━━━ SOURCE RECORDS ━━━

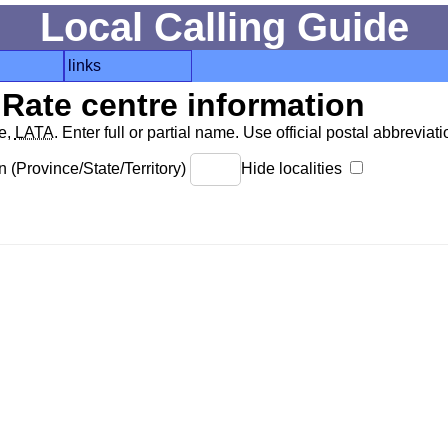
Local Calling Guide
links
Rate centre information
de,
LATA
. Enter full or partial name. Use official postal abbreviatio
 (Province/State/Territory)
Hide localities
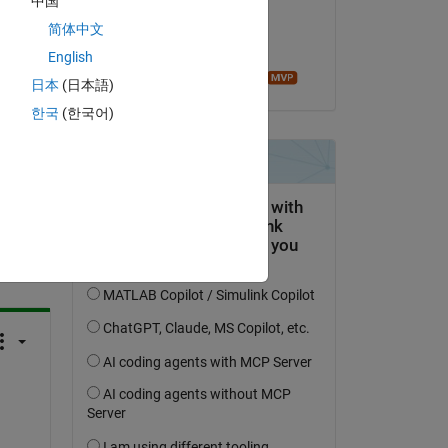
中国
on 16 Dec 2022
简体中文
Accepted:
English
Image Analyst
日本
(日本語)
한국
(한국어)
question.
 activity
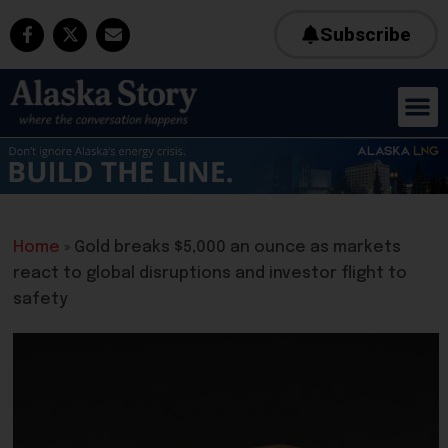
Subscribe
Home
»
Gold breaks $5,000 an ounce as markets
react to global disruptions and investor flight to
safety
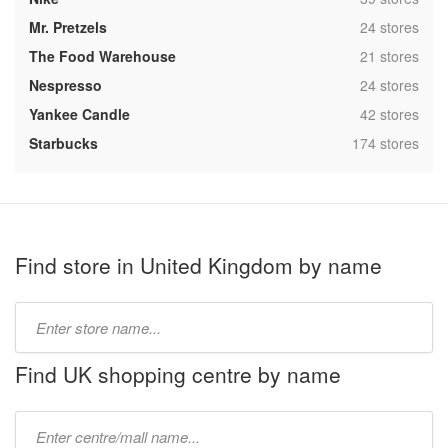
,
Mr. Pretzels
24 stores
,
The Food Warehouse
21 stores
,
Nespresso
24 stores
,
Yankee Candle
42 stores
,
Starbucks
174 stores
Find store in United Kingdom by name
Type
store
name:
Find UK shopping centre by name
Type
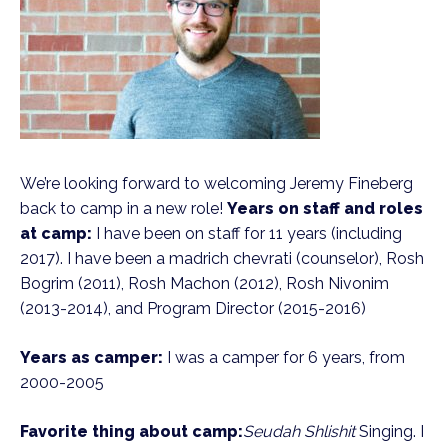
We’re looking forward to welcoming Jeremy Fineberg
back to camp in a new role!
Years on staff and roles
at camp:
I have been on staff for 11 years (including
2017). I have been a madrich chevrati (counselor), Rosh
Bogrim (2011), Rosh Machon (2012), Rosh Nivonim
(2013-2014), and Program Director (2015-2016)
Years as camper:
I was a camper for 6 years, from
2000-2005
Favorite thing about camp:
Seudah Shlishit
Singing. I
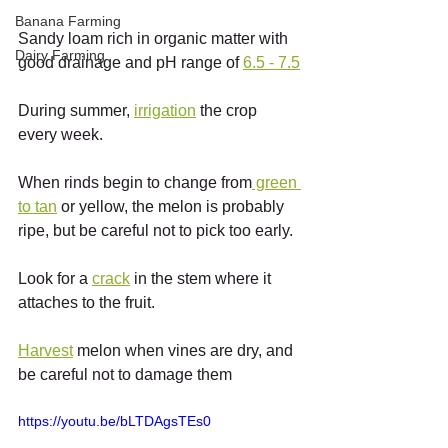
Banana Farming
Sandy loam rich in organic matter with 
Dairy Farming
good drainage and pH range of 
6.5 - 7.5
During summer, 
irrigation
 the crop 
every week.
When rinds begin to change from
 green 
to tan
 or yellow, the melon is probably 
ripe, but be careful not to pick too early.
Look for a 
crack
 in the stem where it 
attaches to the fruit.
Harvest
 melon when vines are dry, and 
be careful not to damage them
https://youtu.be/bLTDAgsTEs0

━━━

## TASK TO CARRY OUT:
Count the lines of the entries above in which the string "stores" appears. Supply the number only.

## SOLUTION FOR THIS PROBLEM:
5